O escritor autônomo Dil Nisani Magar tuitou:

Você deve ter passado por muita dor, estresse e problemas ao desempenhar seu trabalho, mas essa notícia, definitivamente, deixou todos os nepaleses felizes. Parabéns, Supana Baini. Você é uma fonte de inspiração para a juventude.

O educador Santosh Upadhyaya tuitou:

Estou muito feliz em ver o nome de pelo menos uma nepalesa na lista das 100 Mulheres, publicada pela BBC de 2020. Parabéns, Sapana Roka Magar. Temos orgulho de você.

A ativista pela juventude Nikita Bhusal postou:

Após ficar sem-teto por três meses, Sapana viajou para Katmandu onde tornou-se parte de uma organização que realiza cremação de corpos não identificados. Mais poder a você, Sapana Roka Magar por ser uma das 100 mulheres mais influentes do ano da BBC.

O ex-assistente das Nações Unidas, secretário geral e vice-diretor executivo da UNICEF tuitou:

Sapana Roka Magar, que Deus a abençoe por seus nobres esforços. Que guinada incrível na vida!

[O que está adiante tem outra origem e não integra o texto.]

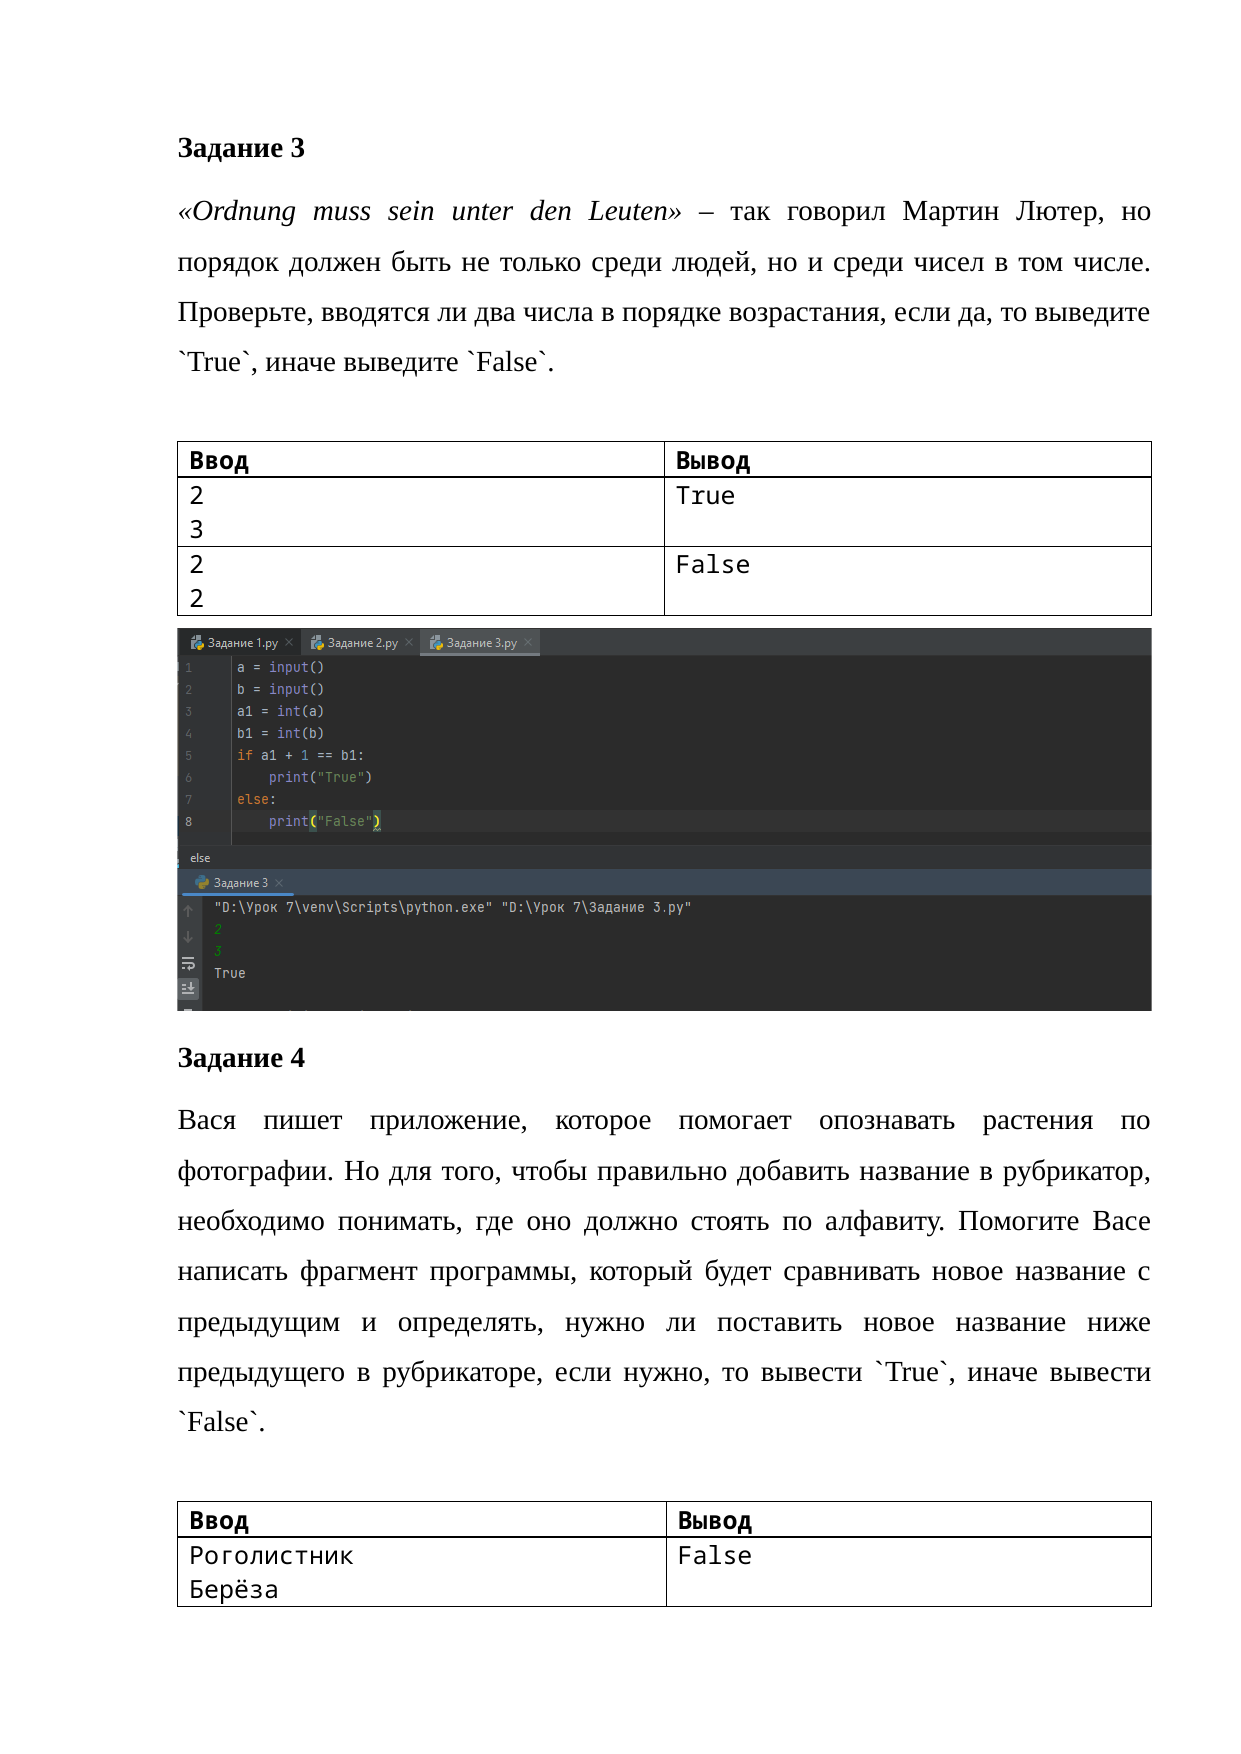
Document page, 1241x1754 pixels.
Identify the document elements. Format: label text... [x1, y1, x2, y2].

table_header Вывод [665, 442, 1151, 476]
text Задание 3 [177, 131, 1152, 164]
table_cell Роголистник Берёза [178, 1538, 666, 1606]
table_cell True [665, 478, 1151, 546]
text Вася пишет приложение, которое помогает опознавать растения по фотографии. Но для того, чтобы правильно добавить название в рубрикатор, необходимо понимать, где оно должно стоять по алфавиту. Помогите Васе написать фрагмент программы, который будет сравнивать новое название с предыдущим и определять, нужно ли поставить новое название ниже предыдущего в рубрикаторе, если нужно, то вывести `True`, иначе вывести `False`. [177, 1102, 1152, 1438]
picture [177, 628, 1152, 1011]
table_cell 2 3 [178, 478, 664, 546]
table_header Вывод [667, 1502, 1151, 1536]
table_cell False [665, 547, 1151, 615]
table_cell 2 2 [178, 547, 664, 615]
table_cell False [667, 1538, 1151, 1606]
text «Ordnung muss sein unter den Leuten» – так говорил Мартин Лютер, но порядок должен быть не только среди людей, но и среди чисел в том числе. Проверьте, вводятся ли два числа в порядке возрастания, если да, то выведите `True`, иначе выведите `False`. [177, 193, 1152, 378]
table_header Ввод [178, 442, 664, 476]
table_header Ввод [178, 1502, 666, 1536]
text Задание 4 [177, 1040, 1152, 1073]
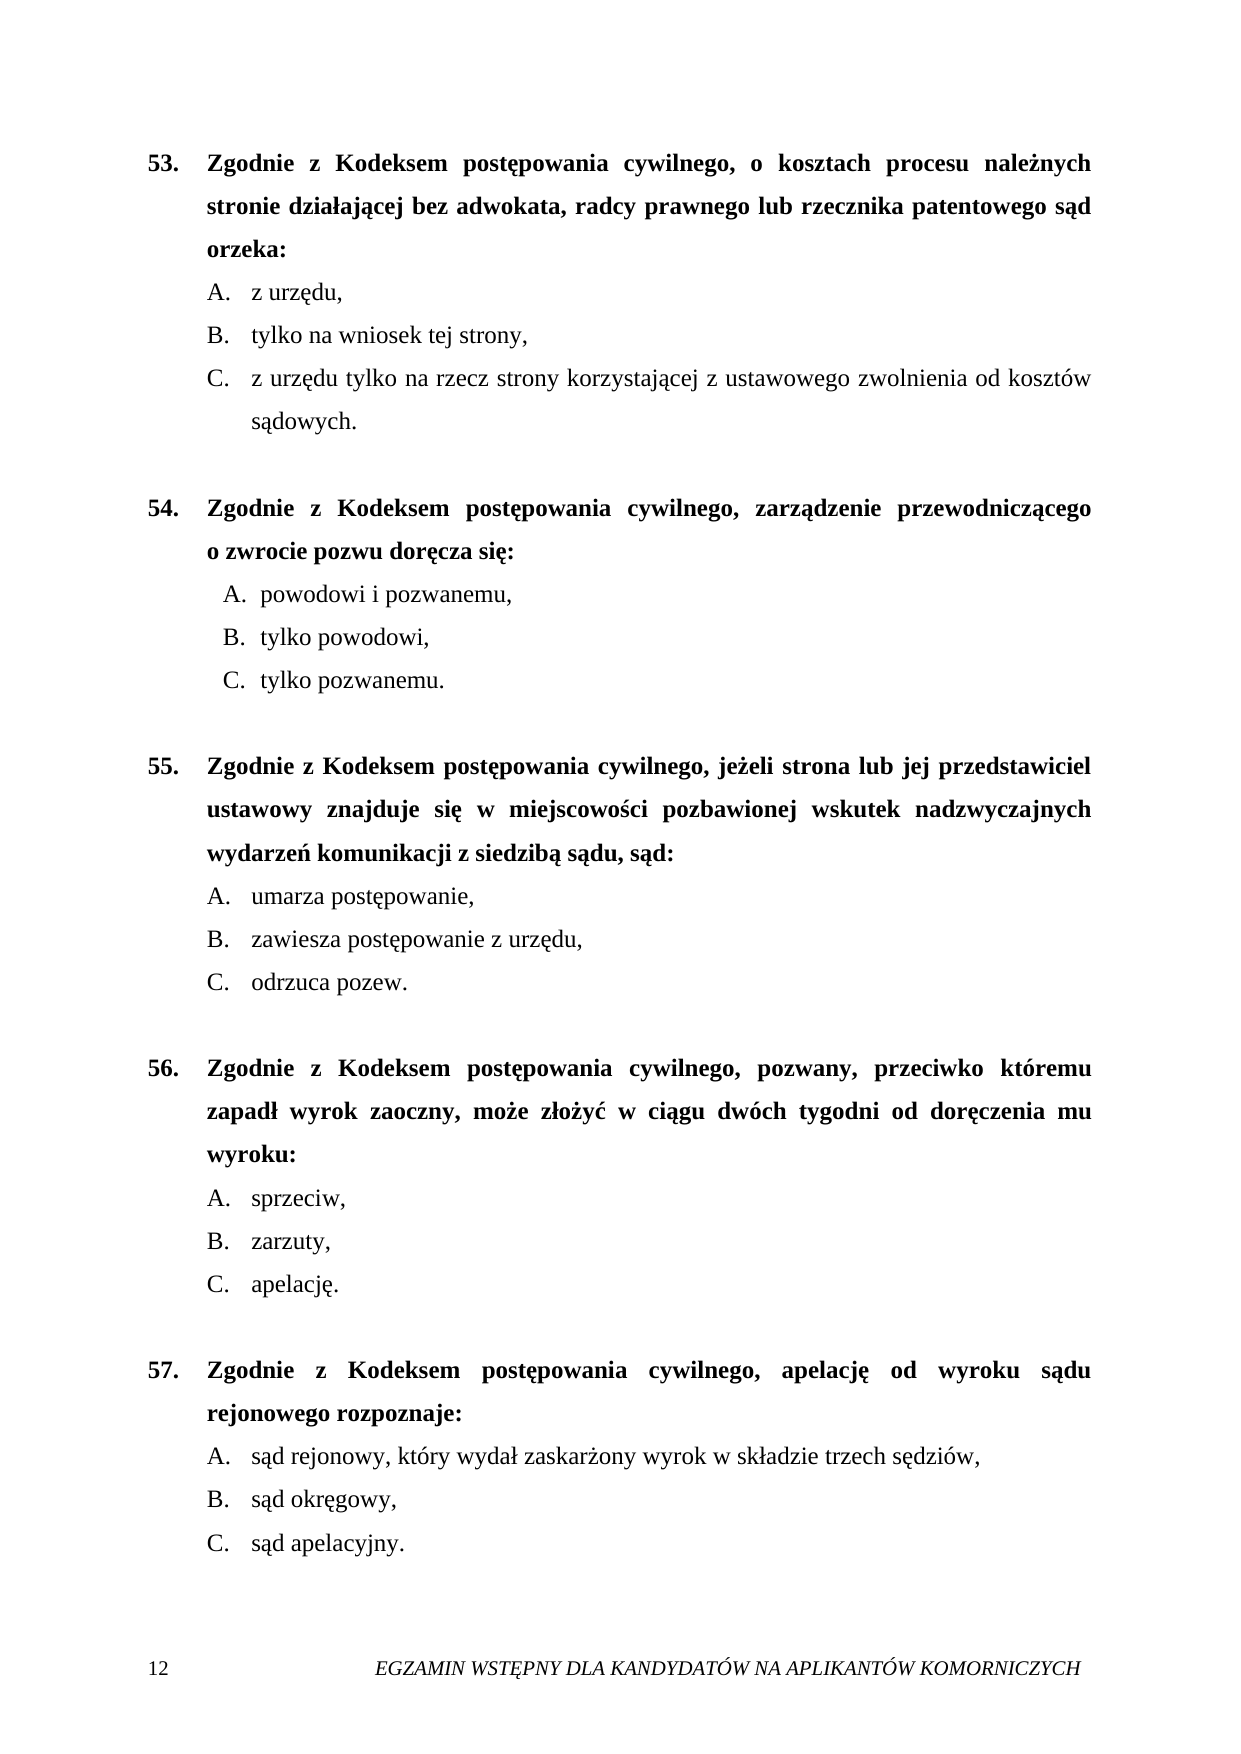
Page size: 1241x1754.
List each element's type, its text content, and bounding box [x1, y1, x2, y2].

list tylko pozwanemu. [223, 665, 1093, 694]
list tylko powodowi, [223, 622, 1093, 651]
text B. tylko na wniosek tej strony, [207, 320, 1093, 349]
text 55. Zgodnie z Kodeksem postępowania cywilnego, jeżeli strona lub jej przedstawiciel ustawowy znajduje się w miejscowości pozbawionej wskutek nadzwyczajnych wydarzeń komunikacji z siedzibą sądu, sąd: [148, 751, 1093, 866]
list apelację. [207, 1269, 1093, 1298]
text A. z urzędu, [207, 277, 1093, 306]
list odrzuca pozew. [207, 967, 1093, 996]
list powodowi i pozwanemu, [223, 579, 1093, 608]
text 54. Zgodnie z Kodeksem postępowania cywilnego, zarządzenie przewodniczącego o zwrocie pozwu doręcza się: [148, 493, 1093, 564]
list sąd rejonowy, który wydał zaskarżony wyrok w składzie trzech sędziów, [207, 1441, 1093, 1470]
text 56. Zgodnie z Kodeksem postępowania cywilnego, pozwany, przeciwko któremu zapadł wyrok zaoczny, może złożyć w ciągu dwóch tygodni od doręczenia mu wyroku: [148, 1053, 1093, 1168]
text C. z urzędu tylko na rzecz strony korzystającej z ustawowego zwolnienia od kosztów sądowych. [207, 363, 1093, 435]
list sąd okręgowy, [207, 1484, 1093, 1513]
list sąd apelacyjny. [207, 1528, 1093, 1556]
text 53. Zgodnie z Kodeksem postępowania cywilnego, o kosztach procesu należnych stronie działającej bez adwokata, radcy prawnego lub rzecznika patentowego sąd orzeka: [148, 148, 1093, 263]
list zarzuty, [207, 1226, 1093, 1254]
list umarza postępowanie, [207, 881, 1093, 909]
text 57. Zgodnie z Kodeksem postępowania cywilnego, apelację od wyroku sądu rejonowego rozpoznaje: [148, 1355, 1093, 1427]
list zawiesza postępowanie z urzędu, [207, 924, 1093, 953]
list sprzeciw, [207, 1183, 1093, 1211]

O empresário Kushal Sundar Shrestha criticou o fato de o Nepal ter reconhecido Sapana somente após ela ter recebido a honraria da BBC:

Na realidade, como país, não sei onde falhamos em reconhecer esses heróis e suas ações, mas, no dia seguinte em que viram notícia na @BBC [22] nós então começamos a reconhecê-los e parabenizá-los. Tiro o chapéu para Sapana Magar e para todas as mulheres que fizeram a diferença em sua sociedade e país.

Em 2019 [24], Bonita Sharma, uma empreendedora social do Nepal, também entrou para a lista das 100 Mulheres da BBC, na categoria conhecimento.